Interpretive Summary: Fatty acids in the bloodstream (circulating fatty acids) can indicate health status in that some fatty acids are associated with protection against disease and some are linked to greater disease risk. The composition of circulating fatty acids is influenced by the diet and also by the metabolism of foods, which in turn is influenced by genetics. The current study investigated a specific type of fatty acids, called odd-numbered chain saturated fatty acids, to determine whether genetic mutations influenced levels of these fatty acids in the blood. Importantly, dairy products are one of the sources of odd-chain saturated fatty acids in the diet. Using standard statistical methods, study investigators reported that genetics did not play a major role in determining the levels of this type of fatty acids. The overall conclusion of the study is that for some types of fatty acids, genetics does not play a major role in determining circulating concentrations. To investigate further, the investigators looked more closely at a gene that is involved with the metabolism of dairy products and found that a few mutations in that gene were related to odd-numbered chain saturated fatty acids concentrations. These results imply that consumption of dairy products, or mutations in the genes that metabolize dairy products, determine the concentrations of odd-numbered chain saturated fatty acids.

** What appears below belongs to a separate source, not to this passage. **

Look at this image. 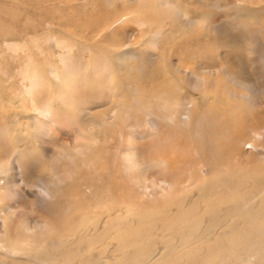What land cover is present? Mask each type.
I'll list each match as a JSON object with an SVG mask.
<instances>
[{"label":"rangeland","instance_id":"1","mask_svg":"<svg viewBox=\"0 0 264 264\" xmlns=\"http://www.w3.org/2000/svg\"><path fill=\"white\" fill-rule=\"evenodd\" d=\"M244 2L0 0V164L10 162L15 166L14 172L0 173V238L3 236L2 222L11 212L12 225L18 220L30 222L38 218L39 223L50 220L55 227L50 234L43 236L53 243V248L41 246L25 254L0 248V264H264L262 217L250 221L253 214L248 211L250 217L238 215L222 221V216L205 212L207 200L195 198L207 191L206 180L216 177L231 178L235 182L246 180L248 183L242 184L240 190L249 189L252 195L258 192L264 196L262 147L246 156L235 150L227 151L206 166V177L191 172L197 182L190 183L187 177L172 187L157 183L152 170L145 172L146 179L139 185L124 183L116 168L121 141L127 143L129 139L123 129L118 138L99 137L98 144L90 150V155L97 159L92 164H83L77 157L74 165L70 159L59 156L60 148L74 146L77 126H87L76 122L75 115L80 107L87 109L88 114L98 116L110 106L105 101L101 106L94 104L98 98L90 86L93 71L85 68L97 55L98 47L110 55L122 51L121 44L127 41L126 33L123 36L107 34L106 24L110 20L121 16L109 28L115 26V29L116 25L124 23L126 29H133L136 33L132 42L138 41L149 30H176L188 24L187 29L168 42L173 53L181 42L186 41V45L183 44L185 51L179 50L182 54L194 55L199 60L216 55L215 59L219 60L218 52L223 46L210 37L208 23L230 20ZM263 23L264 18L260 20V24ZM98 33L100 41H96ZM71 40L77 42L70 50L74 59L68 60L67 65L63 62L60 65L55 50L63 53V44ZM163 45L164 41L160 49ZM150 47V43L143 42L141 48L144 50L139 51V56L136 53L132 60L129 50L126 54L125 58L130 61L121 68L131 92L136 85L141 89L158 88L164 79L161 69L145 51ZM131 51H137V48ZM46 65L59 70L66 67L86 76L82 87L85 99L80 102L61 100L59 93L66 88L56 87L53 77L40 82L35 93L52 106V121L37 114L27 97L19 91L21 77L30 73L42 75ZM193 71L200 73L197 68ZM212 95L211 108L229 107L231 101L226 93L220 99L215 91ZM36 119L40 121L39 128ZM263 119L264 112H258L256 117H248L244 123L257 122L262 126ZM143 120L135 118L131 123L140 129L145 126ZM146 143L151 153L162 149L161 142L153 137L146 138ZM70 164H73L74 171L72 180L54 187L60 194L52 196L38 183L39 179L46 180L53 188L58 178L55 167ZM179 174L182 176L181 172ZM4 178L11 181L7 183ZM221 186L215 190L222 191ZM16 190L24 192V197L14 194ZM25 191L31 195H26ZM34 196L43 200L52 213L37 208ZM229 206L221 201L220 214L223 215ZM247 206L248 203L243 204L244 209ZM260 207L264 210V199ZM194 217H198V229L191 226ZM217 218L221 219L204 229L208 220ZM129 220V226L122 227ZM10 229L12 237L14 228ZM247 232L258 241L255 249L248 243H245L248 249L243 246L242 234Z\"/></svg>","mask_w":264,"mask_h":264},{"label":"bare ground","instance_id":"2","mask_svg":"<svg viewBox=\"0 0 264 264\" xmlns=\"http://www.w3.org/2000/svg\"><path fill=\"white\" fill-rule=\"evenodd\" d=\"M120 17L118 15L110 20L106 24L108 28L105 29L107 34L115 33L123 36L126 33L127 41L121 44L122 51L110 55L109 52L98 47L97 55L85 67L86 70L93 71V81L90 86H93L94 94L98 98V102L94 104L101 106L105 101L110 106L98 116L88 114L87 109L80 107L75 115L76 122L87 126H77L74 146L71 149L60 148L59 156L70 159L74 165L77 157L81 158L83 164H92L97 159L90 155V150L92 146L98 144L99 137L118 138L123 129L129 139L127 143L121 141L116 161V168L124 178L125 182H123L139 185L146 179L145 172L152 170L157 183L172 187L182 183L187 177L188 182H194L191 172L201 173L206 177V166L216 162L227 151L235 150L240 155L246 156L253 154L259 147L264 149V119L262 126L257 122L244 123L248 117H256L258 112H264V23L260 24V20L264 18V0H245L230 20L208 23L207 30L210 37H214L217 43L223 46L218 52L219 60L215 59L216 55H209L207 59L199 60L194 58V55L189 57L182 54L181 51H185L186 41L181 42L173 53V48L168 42L187 29L190 26L188 24L176 30L165 31L161 28L149 30L139 37L138 41L132 42L136 33L133 29H126L124 23L116 25L115 29V26L109 28ZM98 35L99 33L96 35V41H100ZM162 40L164 45L160 49ZM143 42L150 43L151 47L146 48L145 51L150 60L161 69L164 79L158 88L141 89L136 85L131 92L121 67L130 61L125 58L128 50L131 60L136 53L140 55L139 51L144 50L141 48ZM76 43L75 40L64 43L63 53L55 50L56 56L60 58L58 59L60 65L62 62L65 64L68 60L74 59L70 50ZM33 44L36 45V42L33 41ZM132 48H137V51L132 52ZM43 68L42 75L30 73L21 77L19 91L27 97L30 106L37 114L52 121L54 115L52 106L44 103L35 93L40 82L46 77H53L52 81L56 83V87H61V90L63 87L66 88L59 93L61 100L80 102L85 99L82 87L86 83V76L66 67L65 70L50 65ZM194 68L200 73L194 72ZM138 70L140 71V68ZM213 91L216 92L218 99L224 93L228 95L231 101L228 108L210 107ZM135 118L145 120L144 128L137 129L132 125L131 121ZM35 122L39 128L40 121L36 119ZM148 137L161 142L159 144L162 145V149L157 153H151L146 146ZM14 168L15 166L10 162L7 165L0 164V173L14 172ZM55 171L58 178L54 181L53 188H50L46 180H38L42 188L52 196L60 194L54 187L63 186L72 180L73 164L67 167H55ZM5 180L7 183L11 181L7 178H4ZM197 181L198 179L195 180ZM206 181H208L207 191L195 198L208 201L205 209L207 214H217L222 216V221H225L238 215L250 217L248 213L250 211L253 214L250 221L255 220L256 217L264 219V210L260 207L264 196L258 192L252 195L249 189L240 190L242 184L248 183L246 180L235 182L231 178L216 177ZM220 184L224 189L215 190ZM23 193L18 190L14 192L20 197H24ZM25 194L31 195L26 191ZM33 198L38 204L37 208L52 213L51 209L46 208L43 200L39 201L35 196ZM221 201L230 205L223 215L219 212ZM244 203L253 205L244 209ZM12 215L13 212L4 217L2 222L3 236L0 238V248L25 254L41 246L54 247L52 242H48L43 237L55 229L50 220L39 223L38 218L30 222L24 219L12 225ZM221 218L208 220L204 229ZM197 220L198 217H194L192 228L200 227ZM130 222L129 220L122 227H128ZM12 227L14 229L11 237L9 229ZM242 237L245 248L248 249L245 243H248L252 249L256 248L258 241L251 232L243 233ZM230 254L232 255L233 252L231 251Z\"/></svg>","mask_w":264,"mask_h":264}]
</instances>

Technical Abstract: Objective: To elucidate the biological processes that influence circulating levels of OCSFA by investigating associations between genetic variation and OCSFA. Design: We performed a meta-analysis of genome-wide association studies (GWAS) of plasma phospholipid/erythrocyte levels of C15:0, C17:0, C19:0, and C23:0 among 11,494 individuals of European descent. We also investigated relationships between specific single nucleotide polymorphisms (SNPs) in the lactase (LCT) gene, associated with adult-onset lactase intolerance, with circulating levels of dairy-derived OCSFA, and evaluated associations of candidate sphingolipid genes with C23:0 levels. Results: We found no genome-wide significant evidence that common genetic variation is associated with circulating levels of C15:0 or C23:0. In two cohorts with available data, we identified one intronic SNP (rs13361131) in myosin X gene (MYO10) associated with C17:0 level (P = 1.37x10^-8), and two intronic SNP (rs12874278 and rs17363566) in deleted in lymphocytic leukemia 1 (DLEU1) region associated with C19:0 level (P = 7.07x10^-9). In contrast, when using a candidate-gene approach, we found evidence that three SNPs in LCT (rs11884924, rs16832067, and rs3816088) are associated with circulating C17:0 level (adjusted P = 4x10^-2). In addition, nine SNPs in the ceramide synthase 4 (CERS4) region were associated with circulating C23:0 levels (adjusted P<5x10^-2). Conclusions: Our findings suggest that circulating levels of OCSFA may be predominantly influenced by non-genetic factors. SNPs associated with C17:0 level in the LCT gene may reflect genetic influence in dairy consumption or in metabolism of dairy foods. SNPs associated with C23:0 may reflect a role of genetic factors in the synthesis of sphingomyelin.